What about vege burgers or dogs? 3 bucks for the pack of meatless meat, with 4 patties or 6 dogs. That is 2 meals. That means 1.50 bucks already used up, but what is left? 1 dollars for a pack of buns, which means the other 50 cents for our two dollars is right there. I don't like sauces, but my wife likes a little ranch, but the ranch she uses for so many other meals. She spreads that 3 dollars out over 2 or more months for her sauce.
Now you might like other foods. But these are some things we eat. And this is how much they cost. This is how I find their cost. I see everything I look at this way. I see value, no matter what I look at, at all times, in how it pertains to our health vs our budget. We eat other things too, like burritos, cereal, oatmeal, salad, so on. These are just some examples. We eat our food and settle into our day and don't snack often or over indulge. We refuse to go over budget. We don't live off of only TV dinners, nor just Raman noodles, although my wife does like those once or twice a month. (dunno why, haha) The point is eating on a budget is functional, if you think it through, and find tastes you like while always putting foods that offer nutrition and fullness first on your priority list.
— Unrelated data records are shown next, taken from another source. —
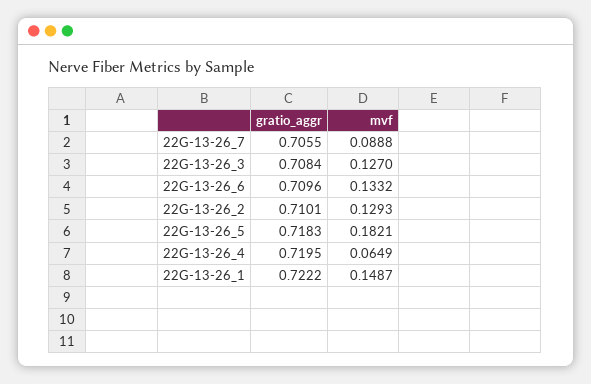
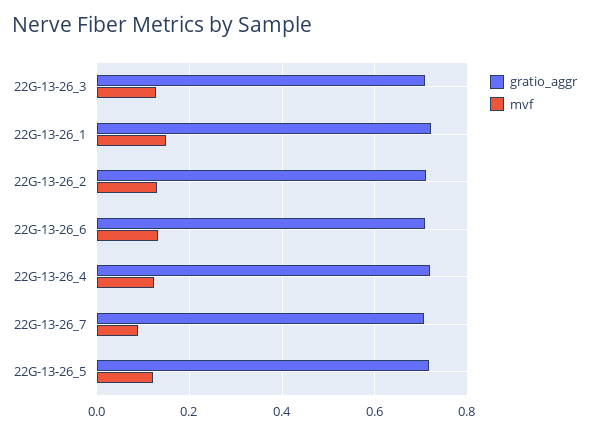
  {
    "gratio_aggr": {
      "22G-13-26_7": 0.7055,
      "22G-13-26_3": 0.7084,
      "22G-13-26_6": 0.7096,
      "22G-13-26_2": 0.7101,
      "22G-13-26_5": 0.7183,
      "22G-13-26_4": 0.7195,
      "22G-13-26_1": 0.7222
    },
    "mvf": {
      "22G-13-26_7": 0.0888,
      "22G-13-26_3": 0.127,
      "22G-13-26_6": 0.1332,
      "22G-13-26_2": 0.1293,
-     "22G-13-26_5": 0.1821,
+     "22G-13-26_5": 0.12,
-     "22G-13-26_4": 0.0649,
+     "22G-13-26_4": 0.12,
      "22G-13-26_1": 0.1487
    }
  }

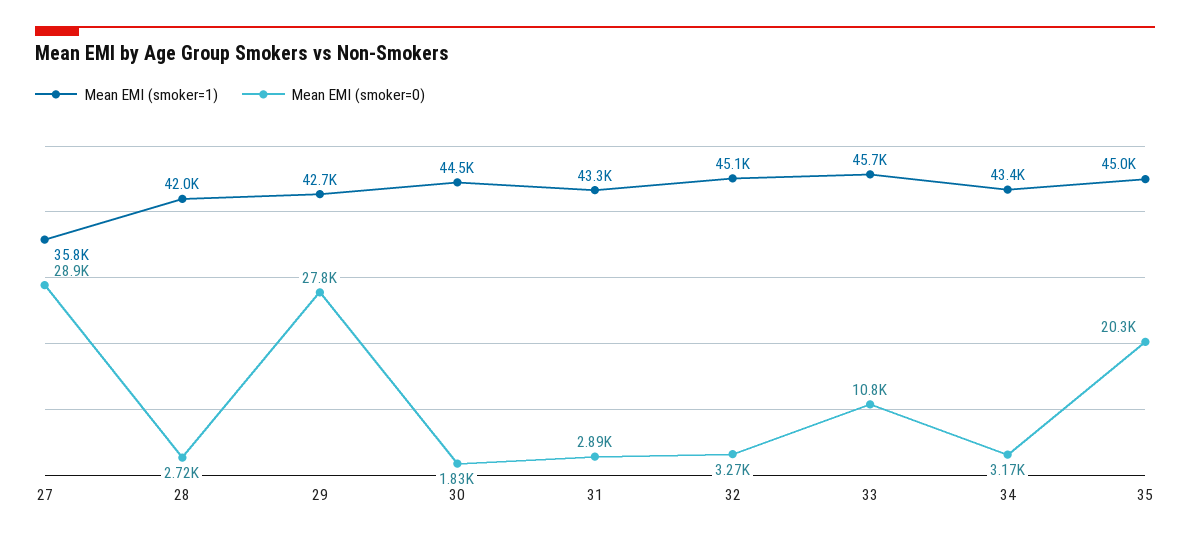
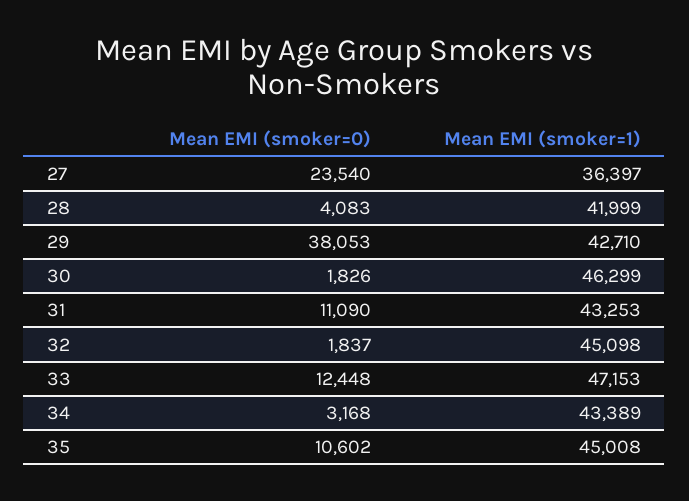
  {
    "Mean EMI (smoker=1)": {
-     "27": 35800,
+     "27": 36397,
      "28": 41999,
      "29": 42710,
-     "30": 44500,
+     "30": 46299,
      "31": 43253,
      "32": 45098,
-     "33": 45700,
+     "33": 47153,
      "34": 43389,
      "35": 45008
    },
    "Mean EMI (smoker=0)": {
-     "27": 28900,
+     "27": 23540,
-     "28": 2720,
+     "28": 4083,
-     "29": 27800,
+     "29": 38053,
      "30": 1826,
-     "31": 2890,
+     "31": 11090,
-     "32": 3270,
+     "32": 1837,
-     "33": 10800,
+     "33": 12448,
      "34": 3168,
-     "35": 20300
+     "35": 10602
    }
  }

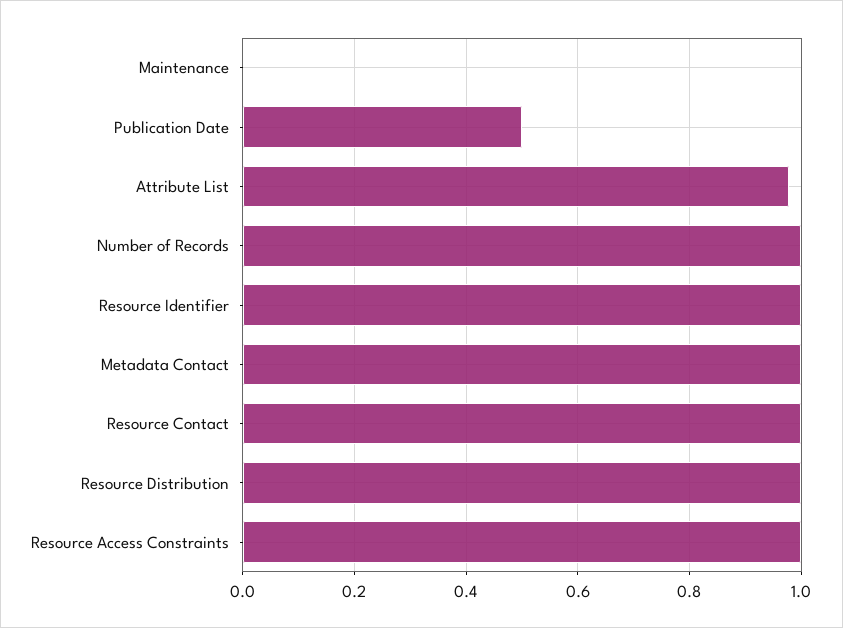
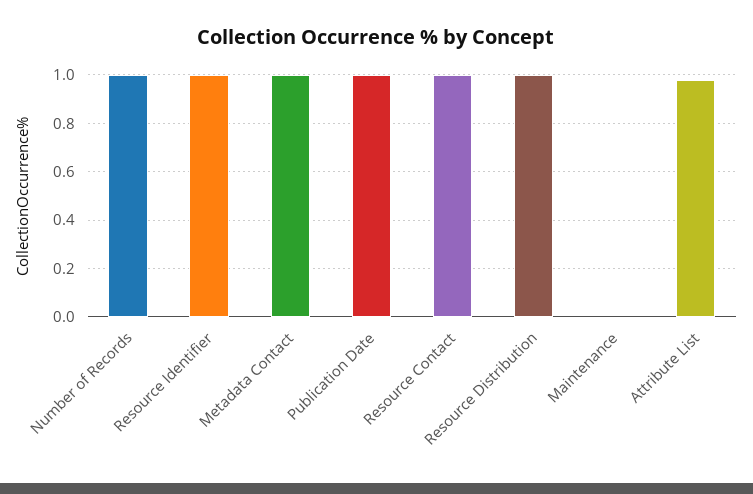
  {
    "Maintenance": 0,
-   "Publication Date": 0.5,
+   "Publication Date": 1,
    "Attribute List": 0.98,
    "Number of Records": 1,
    "Resource Identifier": 1,
    "Metadata Contact": 1,
    "Resource Contact": 1,
-   "Resource Distribution": 1,
+   "Resource Distribution": 1
-   "Resource Access Constraints": 1
  }

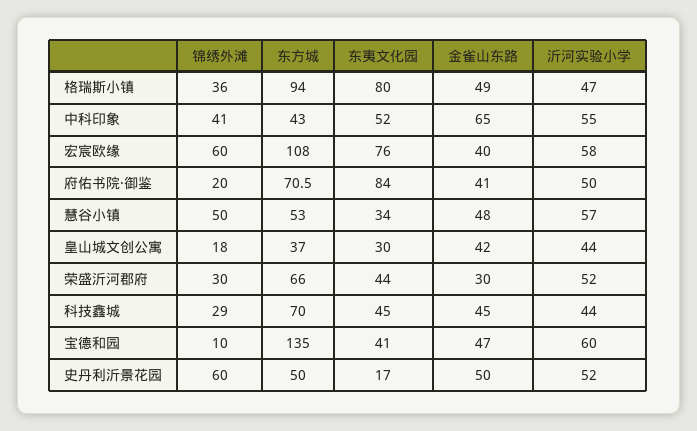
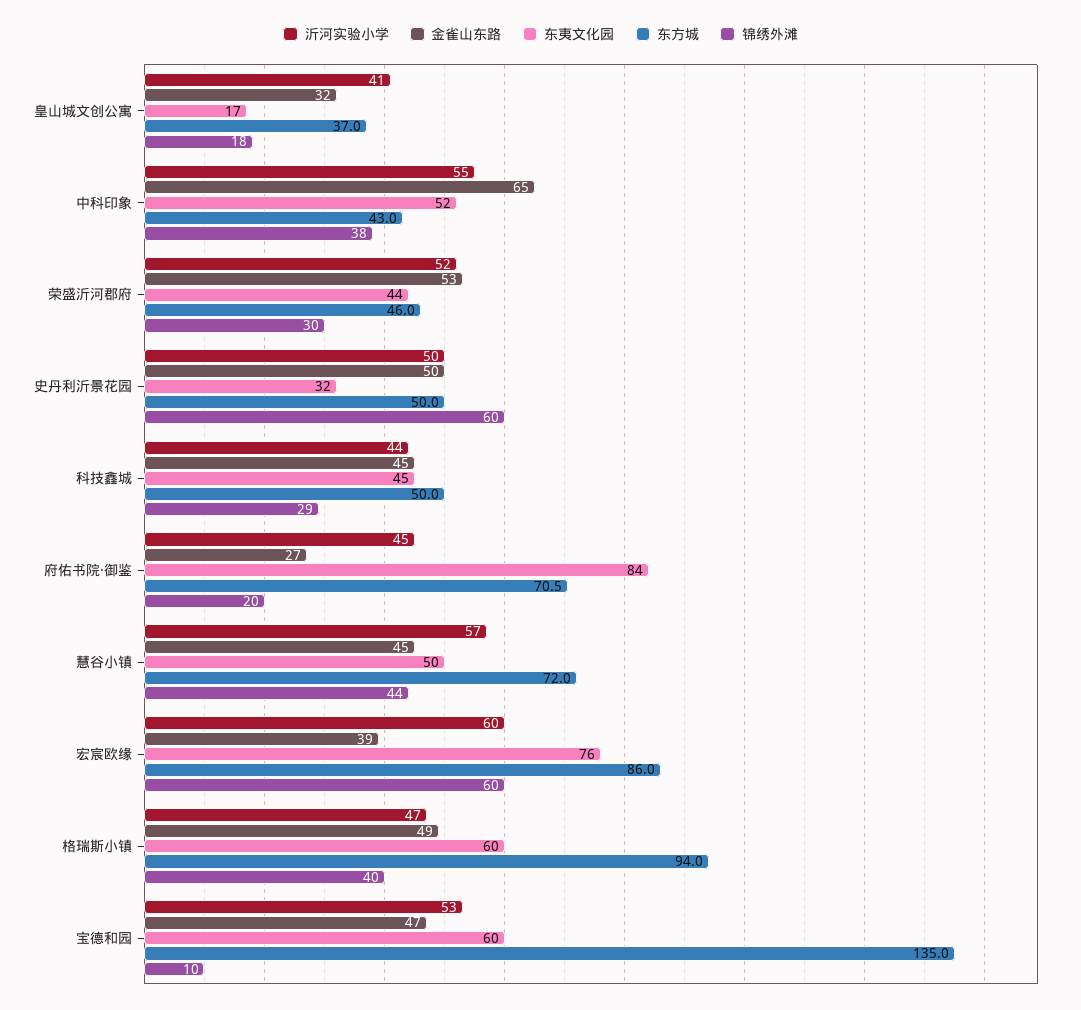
  {
    "锦绣外滩": {
-     "格瑞斯小镇": 36,
+     "格瑞斯小镇": 40,
-     "中科印象": 41,
+     "中科印象": 38,
      "宏宸欧缘": 60,
      "府佑书院·御鉴": 20,
-     "慧谷小镇": 50,
+     "慧谷小镇": 44,
      "皇山城文创公寓": 18,
      "荣盛沂河郡府": 30,
      "科技鑫城": 29,
      "宝德和园": 10,
      "史丹利沂景花园": 60
    },
    "东方城": {
      "格瑞斯小镇": 94,
      "中科印象": 43,
-     "宏宸欧缘": 108,
+     "宏宸欧缘": 86,
      "府佑书院·御鉴": 70.5,
-     "慧谷小镇": 53,
+     "慧谷小镇": 72,
      "皇山城文创公寓": 37,
-     "荣盛沂河郡府": 66,
+     "荣盛沂河郡府": 46,
-     "科技鑫城": 70,
+     "科技鑫城": 50,
      "宝德和园": 135,
      "史丹利沂景花园": 50
    },
    "东夷文化园": {
-     "格瑞斯小镇": 80,
+     "格瑞斯小镇": 60,
      "中科印象": 52,
      "宏宸欧缘": 76,
      "府佑书院·御鉴": 84,
-     "慧谷小镇": 34,
+     "慧谷小镇": 50,
-     "皇山城文创公寓": 30,
+     "皇山城文创公寓": 17,
      "荣盛沂河郡府": 44,
      "科技鑫城": 45,
-     "宝德和园": 41,
+     "宝德和园": 60,
-     "史丹利沂景花园": 17
+     "史丹利沂景花园": 32
    },
    "金雀山东路": {
      "格瑞斯小镇": 49,
      "中科印象": 65,
-     "宏宸欧缘": 40,
+     "宏宸欧缘": 39,
-     "府佑书院·御鉴": 41,
+     "府佑书院·御鉴": 27,
-     "慧谷小镇": 48,
+     "慧谷小镇": 45,
-     "皇山城文创公寓": 42,
+     "皇山城文创公寓": 32,
-     "荣盛沂河郡府": 30,
+     "荣盛沂河郡府": 53,
      "科技鑫城": 45,
      "宝德和园": 47,
      "史丹利沂景花园": 50
    },
    "沂河实验小学": {
      "格瑞斯小镇": 47,
      "中科印象": 55,
-     "宏宸欧缘": 58,
+     "宏宸欧缘": 60,
-     "府佑书院·御鉴": 50,
+     "府佑书院·御鉴": 45,
      "慧谷小镇": 57,
-     "皇山城文创公寓": 44,
+     "皇山城文创公寓": 41,
      "荣盛沂河郡府": 52,
      "科技鑫城": 44,
-     "宝德和园": 60,
+     "宝德和园": 53,
-     "史丹利沂景花园": 52
+     "史丹利沂景花园": 50
    }
  }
This is how we do it. You can take your budget and view food in the same way. Every phone has a calculator in it nowadays. Take advantage of it. Look at how much you are spending, and what you are spending it on. Maybe you are just not buying filling stuff, so you have to purchase twice as much. Maybe you are buying snacks and not meals. When you do the math, it all works out.